VU18650PF hat geschrieben: So 4. Jun 2017, 01:09
Lieber Michael,
du schmeißt hier alles durcheinander und hast absolut null Bezug was Leistung angeht.
Wie kommst du darauf 4kw mit 500W was Beschleunigung angeht zu vergleichen?

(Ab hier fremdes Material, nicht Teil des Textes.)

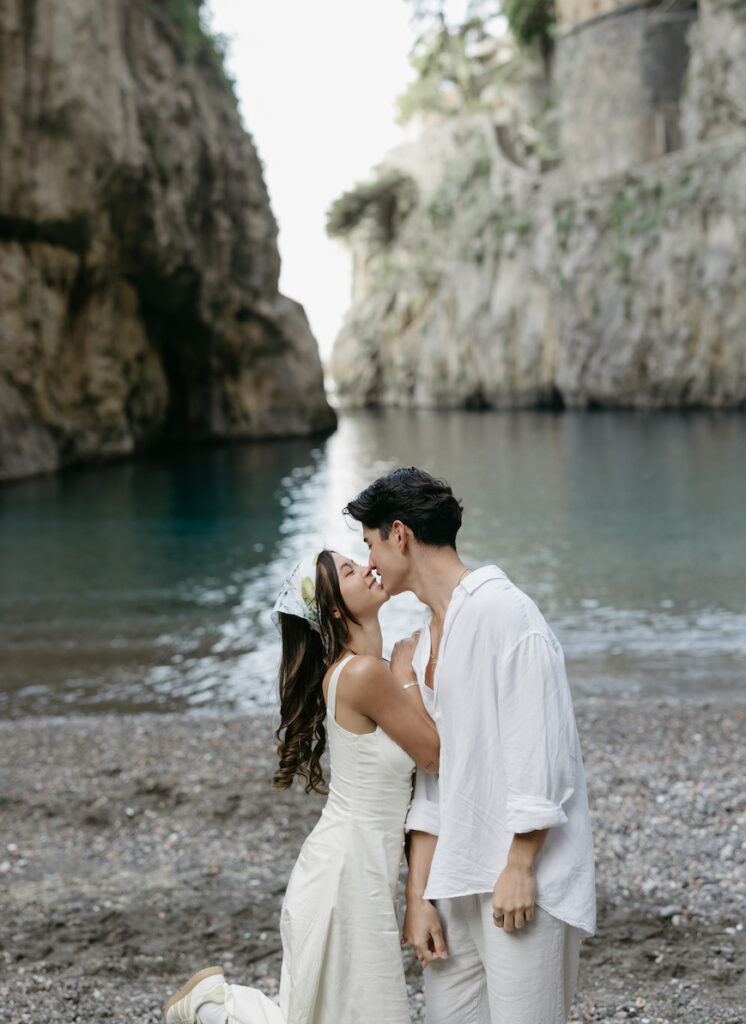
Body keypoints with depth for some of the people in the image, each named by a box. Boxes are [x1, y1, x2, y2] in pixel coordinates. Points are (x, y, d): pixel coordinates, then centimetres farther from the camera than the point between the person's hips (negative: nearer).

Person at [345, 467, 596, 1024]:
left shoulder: (504, 611, -10)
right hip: (457, 882, 8)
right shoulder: (423, 644, 16)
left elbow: (540, 750, -15)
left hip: (524, 880, -8)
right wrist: (418, 897, 10)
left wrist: (519, 867, -15)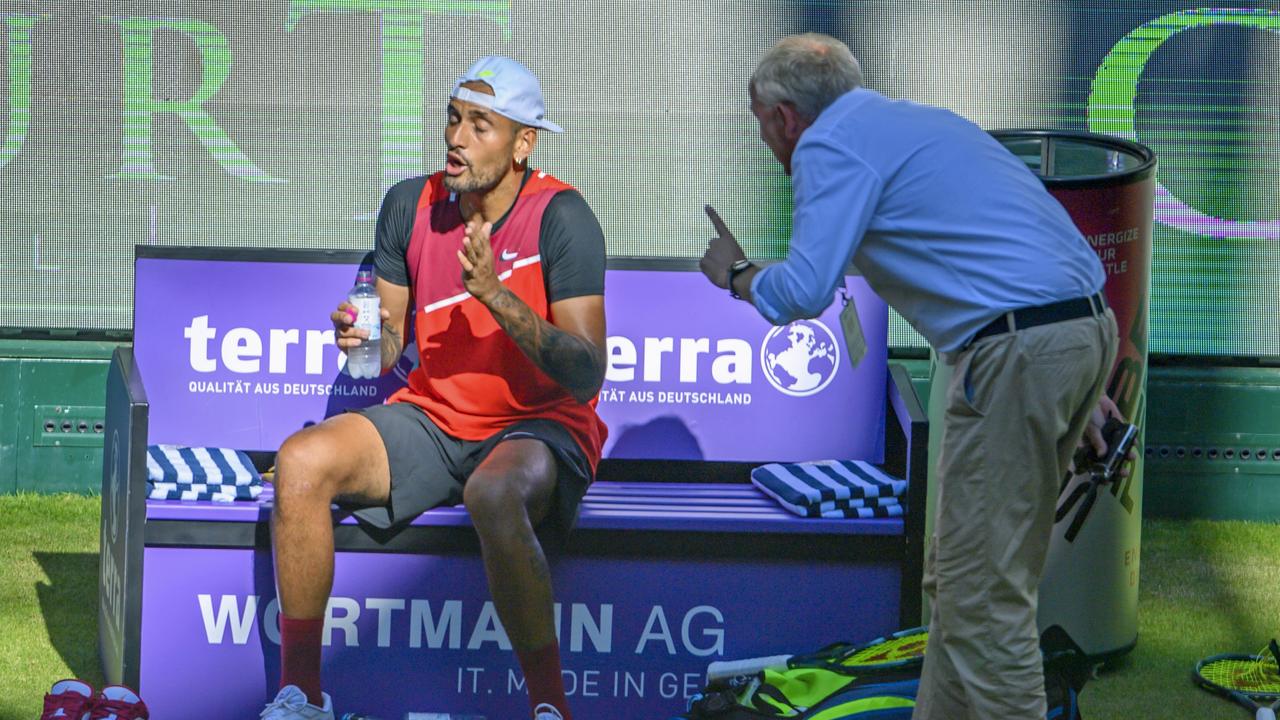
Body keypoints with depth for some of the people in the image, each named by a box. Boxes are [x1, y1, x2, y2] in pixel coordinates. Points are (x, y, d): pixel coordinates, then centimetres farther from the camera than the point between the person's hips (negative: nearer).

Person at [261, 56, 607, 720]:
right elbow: (389, 344, 13)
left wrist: (496, 294, -28)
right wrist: (364, 335, -12)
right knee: (301, 461, -20)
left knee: (493, 495, -40)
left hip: (540, 427, -5)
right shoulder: (411, 204, 4)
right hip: (431, 418, 5)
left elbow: (586, 376, -18)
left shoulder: (561, 217, -12)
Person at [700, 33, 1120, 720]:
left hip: (1016, 350, -10)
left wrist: (737, 275, 9)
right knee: (963, 573, 17)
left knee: (980, 588, -4)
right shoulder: (920, 121, 27)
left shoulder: (831, 144, -2)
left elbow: (804, 292, -13)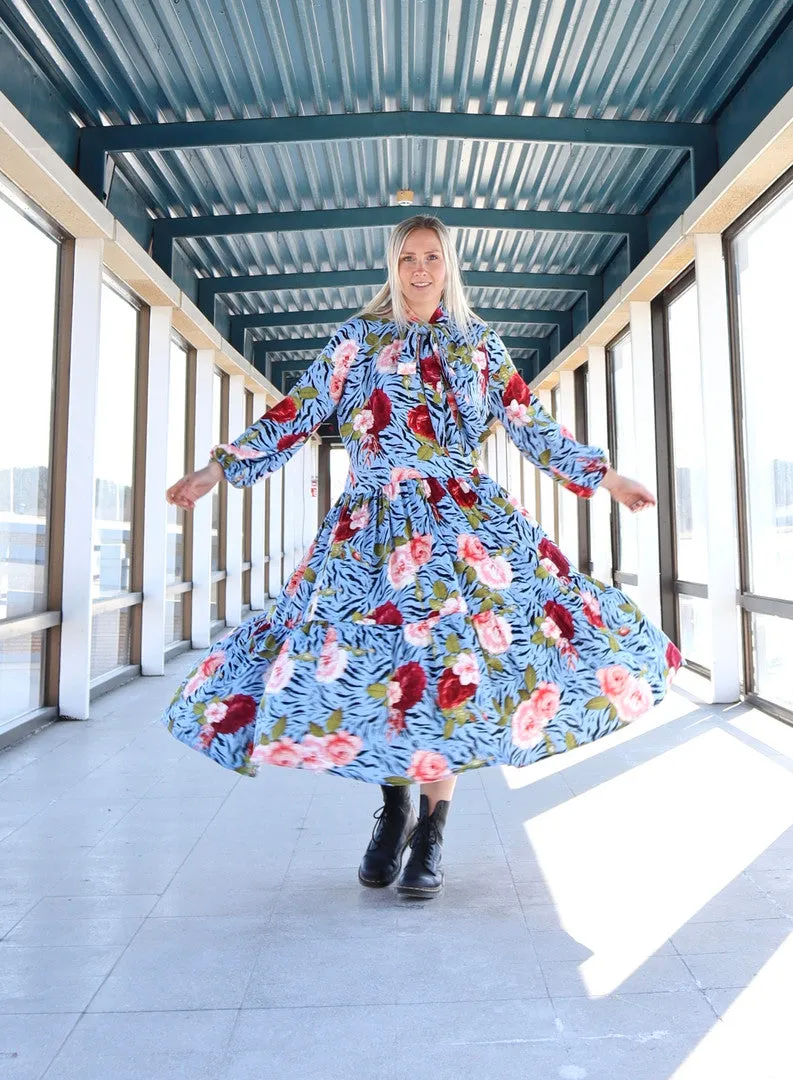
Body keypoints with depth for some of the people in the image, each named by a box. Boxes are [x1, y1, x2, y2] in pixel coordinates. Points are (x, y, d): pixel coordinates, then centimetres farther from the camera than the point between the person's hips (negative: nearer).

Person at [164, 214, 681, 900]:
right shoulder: (358, 339, 10)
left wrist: (606, 476, 14)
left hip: (465, 523, 0)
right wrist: (218, 469, 3)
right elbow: (297, 415, 7)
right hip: (374, 526, 1)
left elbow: (534, 428, 15)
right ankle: (394, 809, 22)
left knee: (452, 653, -9)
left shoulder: (480, 344, 12)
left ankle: (431, 831, 8)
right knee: (373, 658, -2)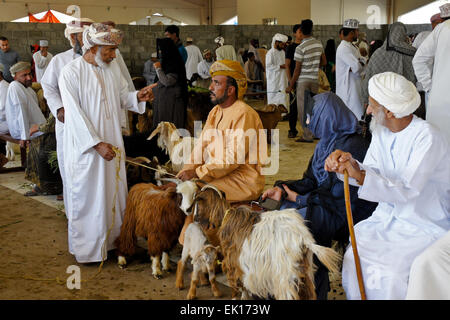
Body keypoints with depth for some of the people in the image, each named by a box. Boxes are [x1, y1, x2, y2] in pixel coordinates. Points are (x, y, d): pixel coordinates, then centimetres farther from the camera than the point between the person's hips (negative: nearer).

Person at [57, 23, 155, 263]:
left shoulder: (113, 68, 5)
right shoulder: (71, 73, -14)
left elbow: (123, 97, 14)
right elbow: (75, 115, -18)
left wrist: (137, 97, -9)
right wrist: (97, 144, -22)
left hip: (112, 144, 6)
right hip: (85, 146, -6)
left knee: (114, 191, 13)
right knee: (86, 196, 4)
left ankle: (112, 239, 28)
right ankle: (85, 247, 19)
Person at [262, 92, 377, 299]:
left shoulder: (351, 146, -20)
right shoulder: (326, 141, 9)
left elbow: (338, 198, -21)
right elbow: (311, 180, 10)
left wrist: (299, 199, -14)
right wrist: (283, 190, -6)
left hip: (350, 213, -9)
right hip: (327, 203, 9)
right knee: (285, 211, -7)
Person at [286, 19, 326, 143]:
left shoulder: (300, 48, -15)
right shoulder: (319, 44, 5)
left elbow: (297, 69, -13)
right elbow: (324, 62, 13)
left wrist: (291, 85, -5)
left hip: (303, 80, -6)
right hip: (315, 79, 6)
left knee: (303, 108, 1)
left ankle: (307, 136, 2)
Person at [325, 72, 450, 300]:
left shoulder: (427, 138, -21)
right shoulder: (382, 132, 3)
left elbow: (407, 190, -29)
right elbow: (373, 171, -2)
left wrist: (361, 177, -41)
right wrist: (351, 163, -24)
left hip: (427, 227, -6)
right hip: (389, 216, 7)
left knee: (391, 274, -23)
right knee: (354, 258, -12)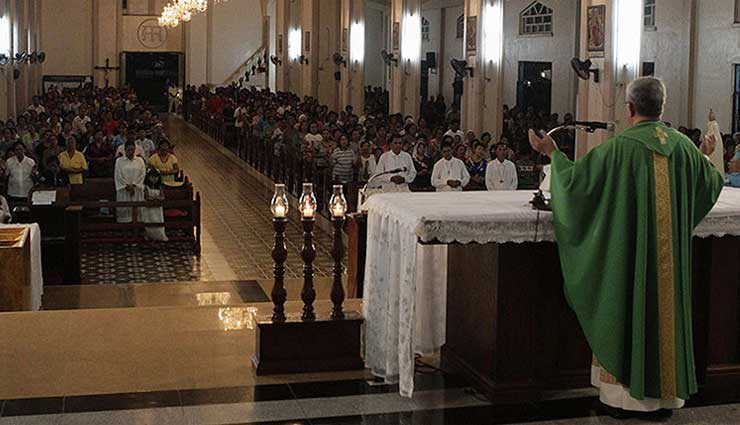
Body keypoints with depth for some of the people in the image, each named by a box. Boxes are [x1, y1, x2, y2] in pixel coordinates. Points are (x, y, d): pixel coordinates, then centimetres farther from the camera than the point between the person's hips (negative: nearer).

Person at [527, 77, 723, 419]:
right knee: (665, 313, 13)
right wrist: (706, 157, 38)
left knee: (625, 313, 7)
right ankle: (666, 394, 19)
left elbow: (576, 178, -8)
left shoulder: (619, 147, -14)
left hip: (629, 253, -4)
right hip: (671, 256, 4)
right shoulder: (684, 146, 1)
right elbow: (711, 184, 17)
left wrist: (552, 153, 7)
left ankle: (621, 393, 12)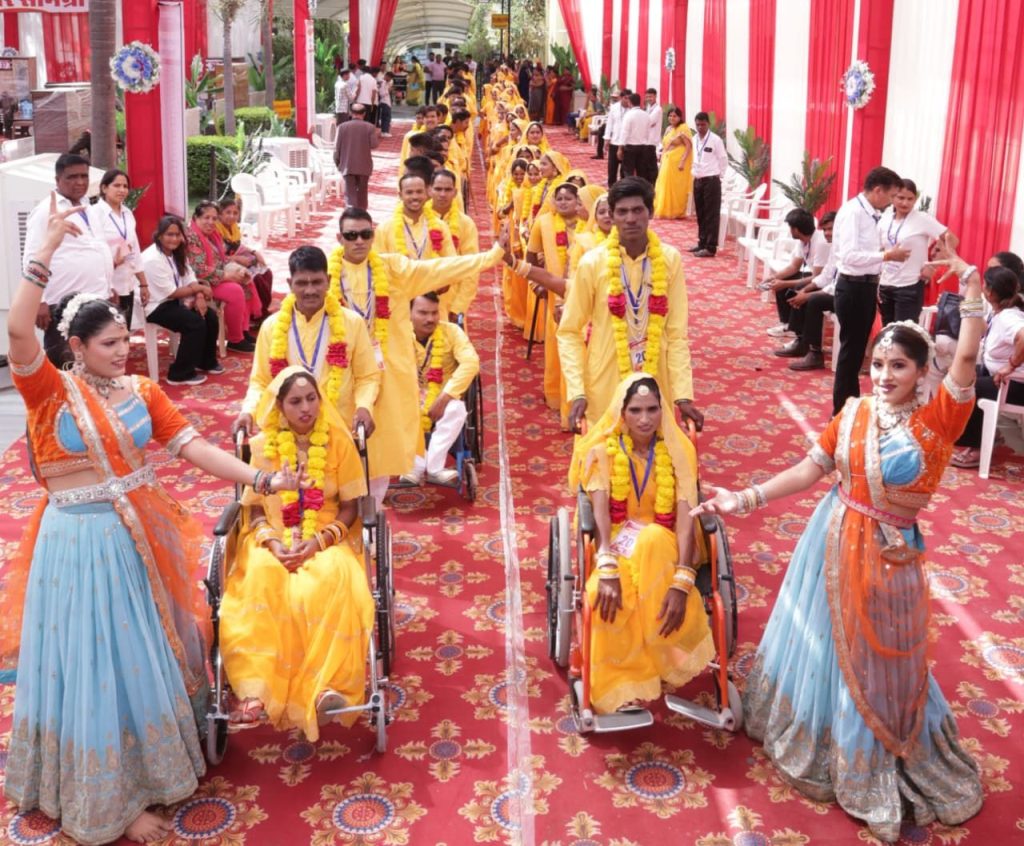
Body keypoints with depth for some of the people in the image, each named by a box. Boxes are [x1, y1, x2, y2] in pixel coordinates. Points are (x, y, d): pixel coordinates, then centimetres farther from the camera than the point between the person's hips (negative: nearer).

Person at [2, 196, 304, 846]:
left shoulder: (142, 391, 2)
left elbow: (193, 446, -5)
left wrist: (263, 479, -14)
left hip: (140, 538, 5)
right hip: (80, 544, -4)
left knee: (147, 654, 19)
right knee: (98, 663, 4)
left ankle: (158, 759, 42)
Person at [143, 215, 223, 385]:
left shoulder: (176, 253, 6)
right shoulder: (153, 259, -22)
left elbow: (190, 280, 3)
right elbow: (171, 293, -21)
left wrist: (199, 297, -19)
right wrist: (199, 289, -12)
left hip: (173, 301, 9)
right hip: (156, 306, -9)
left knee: (210, 316, -5)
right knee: (196, 323, -24)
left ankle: (206, 361, 18)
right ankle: (181, 374, -14)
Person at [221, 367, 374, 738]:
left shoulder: (339, 441, 2)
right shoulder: (262, 445, 4)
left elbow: (350, 506, 2)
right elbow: (254, 509, 4)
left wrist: (320, 540, -16)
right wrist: (273, 542, -16)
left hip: (326, 539, 0)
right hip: (273, 538, 1)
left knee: (332, 580, -37)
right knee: (261, 578, -35)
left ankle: (326, 686, -37)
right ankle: (254, 690, -41)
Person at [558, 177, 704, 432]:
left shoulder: (670, 259, -4)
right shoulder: (592, 263, -9)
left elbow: (677, 331, -1)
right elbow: (569, 332, -3)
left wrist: (683, 394, -7)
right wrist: (577, 392, -13)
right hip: (605, 382, -1)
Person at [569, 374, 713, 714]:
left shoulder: (677, 452, -2)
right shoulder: (604, 450, -4)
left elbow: (686, 518, -13)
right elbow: (600, 511, -17)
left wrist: (681, 582, -29)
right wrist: (608, 569, -35)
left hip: (661, 545, 1)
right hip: (615, 542, 0)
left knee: (652, 539, -37)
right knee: (606, 592, -36)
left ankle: (663, 658, -25)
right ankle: (621, 685, -23)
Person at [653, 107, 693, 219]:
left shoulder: (683, 128, -8)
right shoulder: (668, 129, 15)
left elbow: (689, 146, -15)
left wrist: (682, 162, -22)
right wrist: (662, 161, 12)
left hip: (678, 163, -7)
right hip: (667, 162, 7)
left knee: (676, 188, -3)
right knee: (665, 186, 8)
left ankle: (677, 212, 6)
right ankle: (665, 211, 16)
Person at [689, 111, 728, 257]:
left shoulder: (716, 140, -10)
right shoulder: (694, 140, 9)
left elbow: (723, 160, -5)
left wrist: (718, 175, -2)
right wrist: (695, 172, 13)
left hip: (711, 181, -7)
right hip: (697, 180, 7)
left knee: (711, 214, -3)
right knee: (700, 214, 13)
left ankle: (710, 247, -3)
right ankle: (702, 242, 22)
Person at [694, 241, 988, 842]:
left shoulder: (938, 420, -13)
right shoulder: (854, 414, -4)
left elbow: (967, 358, -24)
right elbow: (811, 469, -2)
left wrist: (972, 284, -26)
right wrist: (746, 500, -7)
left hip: (890, 555, -3)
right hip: (837, 542, 3)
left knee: (882, 661, 12)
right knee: (829, 644, 19)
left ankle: (883, 765, 36)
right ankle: (826, 740, 45)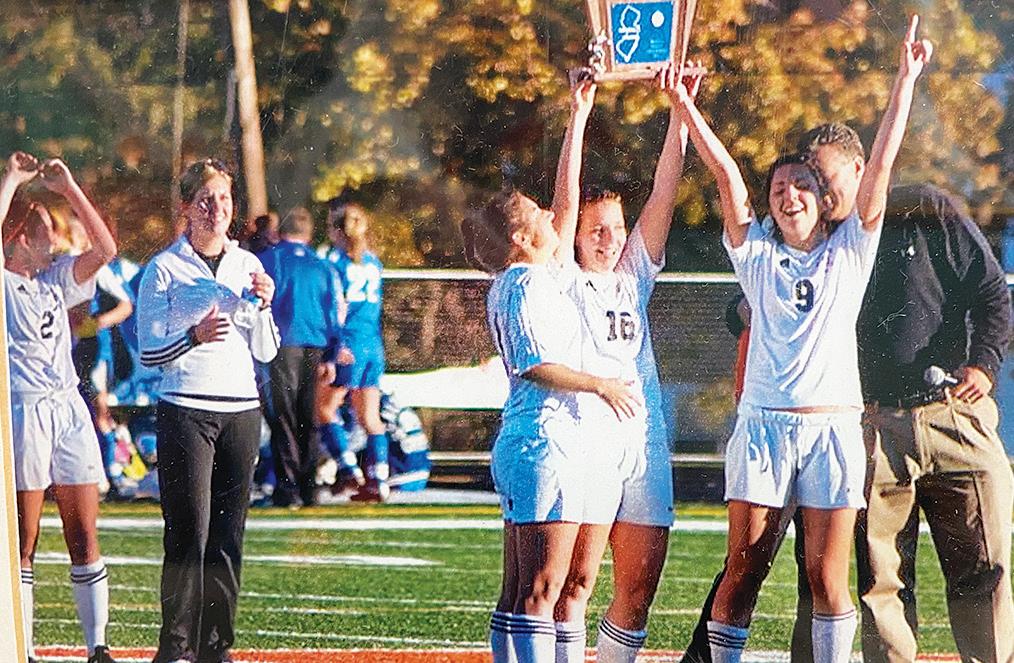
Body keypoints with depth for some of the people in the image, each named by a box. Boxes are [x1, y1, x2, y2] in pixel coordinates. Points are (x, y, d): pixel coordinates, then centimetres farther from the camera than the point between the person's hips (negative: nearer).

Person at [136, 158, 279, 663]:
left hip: (241, 411, 5)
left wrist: (262, 305, -3)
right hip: (186, 409, -5)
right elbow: (150, 352, -4)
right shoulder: (164, 269, -2)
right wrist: (195, 336, -20)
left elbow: (265, 353, 14)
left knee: (228, 535, 4)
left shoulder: (247, 265, 12)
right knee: (189, 531, -10)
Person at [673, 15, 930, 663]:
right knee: (744, 567, -1)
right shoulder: (757, 253, 13)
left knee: (828, 574, -3)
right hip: (763, 423, 1)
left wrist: (906, 81, 2)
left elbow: (881, 165, 7)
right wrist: (684, 105, 1)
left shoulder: (849, 250, 12)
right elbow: (727, 174, 7)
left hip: (832, 425, -1)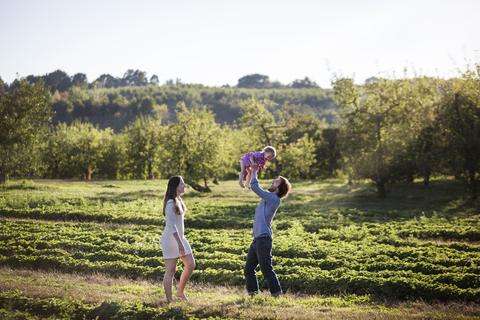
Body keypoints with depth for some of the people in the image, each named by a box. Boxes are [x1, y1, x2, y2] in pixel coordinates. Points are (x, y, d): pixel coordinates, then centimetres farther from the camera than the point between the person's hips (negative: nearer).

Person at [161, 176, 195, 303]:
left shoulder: (178, 200, 12)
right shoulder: (171, 203, -17)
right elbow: (171, 225, -22)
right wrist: (179, 243, -24)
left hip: (180, 237, 9)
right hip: (170, 239, -9)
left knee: (191, 265, 7)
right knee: (170, 271, -3)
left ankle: (180, 291, 23)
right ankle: (169, 301, 4)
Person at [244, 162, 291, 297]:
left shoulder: (274, 199, -10)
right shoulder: (268, 198, 18)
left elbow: (254, 187, -12)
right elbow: (255, 187, 33)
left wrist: (254, 171, 0)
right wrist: (253, 171, 26)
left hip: (263, 239, -10)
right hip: (257, 239, 10)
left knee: (267, 271, -9)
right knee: (248, 270, 13)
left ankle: (277, 295, -3)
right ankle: (253, 295, 19)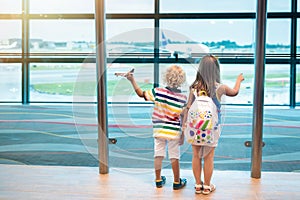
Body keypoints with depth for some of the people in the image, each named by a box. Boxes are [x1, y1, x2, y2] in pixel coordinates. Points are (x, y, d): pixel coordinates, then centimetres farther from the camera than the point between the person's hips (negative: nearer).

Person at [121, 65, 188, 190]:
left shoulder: (158, 92, -11)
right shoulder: (183, 97, -9)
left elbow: (141, 94, -3)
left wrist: (132, 80, 3)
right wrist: (183, 135, 1)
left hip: (159, 130, 1)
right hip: (174, 132, -1)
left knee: (158, 154, 13)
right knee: (174, 157, 9)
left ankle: (158, 180, 25)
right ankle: (177, 182, 20)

Das habe ich ausführlichst erläutert: ein Mofa in Deutschland
darf 4 kW Leistung haben, nur die Geschwindigkeit muss auf 25 km/h gedrosselt sein. Natürlich hat nicht jedes Mofa diese Leistung, aber deutlich stärker als 500 Watt dürften die meisten hierzulande verkauften Mofas schon sein, zumal es sich bei vielen davon um gedrosselte Kleinkraftroller mit Motorleistungen von mindestens 2 kW handelt. Nimmt man die Drossel 'raus, lässt der Motor seine (schon immer vorhandene) volle Leistung aufs Hinterrad los und die Fuhre wird erheblich schneller und spritziger als vorher. Dem Motor schadet es nicht, denn er muss ja weiterhin nur die Nennleistung abgeben, für die er ohnehin konstruiert ist. Es schadet nur dem Besitzer, nämlich dann, wenn er mit einer so frisierten Karre von der Polizei erwischt wird
Ein Mofa in der Schweiz darf dagegen nur 1 kW Leistung haben. Das des Threadstarters hat sogar nur 0,5 kW, und die hat es nicht durch Drosselung eines viel stärkeren Motors, sondern das
ist die Nennleistung des verbauten Motors. Gleichzeitig hat der Threadstarter aber beklagt, dass man bei Verbrenner-"Töffs" mehr "Optimierungs"-Möglichkeiten hat als bei seinem Elektro-Mofa. Das aber liegt nicht etwa daran, dass man bei den Verbrenner-Mofas aus einem Motor mit mickrigen 500 Watt Nennleistung durch Tricks 2, 3 oder gar 4 kW herausgekitzelt hat. Es lag vielmehr daran, dass die Motoren von vorneherein schon eine viel höhere Nennleistung hatten und man nur die Drossel entfernen musste, die aus wesentlich stärkeren Motoren gesetzeskonforme 1-kW-Motörchen gemacht hat. Das ist viel einfacher und auch viel risikoärmer als einen schwächlichen Motor auf ein Vielfaches seiner Nennleistung zu pushen.
VU18650PF hat geschrieben: So 4. Jun 2017, 01:09Ich habe nur meine Erfahrungen was die Überlastfähigkeit von Radnabenmotoren angeht geschildert
Die bestanden aber nicht darin, aus einem 500-Watt-Motor 2 oder noch mehr Kilowatt herauszuholen. Das müsstest du aber, wenn du einen 500-Watt-Elektroroller zu nennenswert besseren Fahrleistungen verhelfen wolltest.
VU18650PF hat geschrieben: So 4. Jun 2017, 01:09Woher kennst du den Unterschied zwischen 500W und 1000W, worauf stützt sich deine These?
Ich weiß, dass schon die 2000 Watt meines Rollers nicht die Welt sind. Das auf die Hälfte oder gar nur ein Viertel der Leistung zu übertragen, ist nicht sonderlich schwer.
VU18650PF hat geschrieben: So 4. Jun 2017, 01:09Spaßig ist es dagegen, wenn man sich gleich ein ausreichend starkes Gefährt zulegt, das ohne jedes Tuning schon ab Werk die gewünschten Fahrleistungen liefert.
Du musst sorgfältiger lesen, dann Nachdenken und dann schreiben, denn der Zug ist längst abgefahren, Rollin hat das Teil schon.
Das habe ich sehr wohl gelesen. Allerdings muss der Hinweis erlaubt sein, dass man entweder mit dem zufrieden sein sollte, was man hat, oder seine Kaufentscheidung nochmal überdenken sollte. Das 500-Watt-Gefährt wieder abzustoßen und stattdessen ein Fahrzeug mit ausreichender Leistung anzuschaffen, ist allemal einfacher als aus einem schon ab Werk zu schwachen Motor eine Leistung herauskitzeln zu wollen, die nicht nur ein paar Prozent über der Nennleistung liegt, sondern gleich ein Mehrfaches davon beträgt.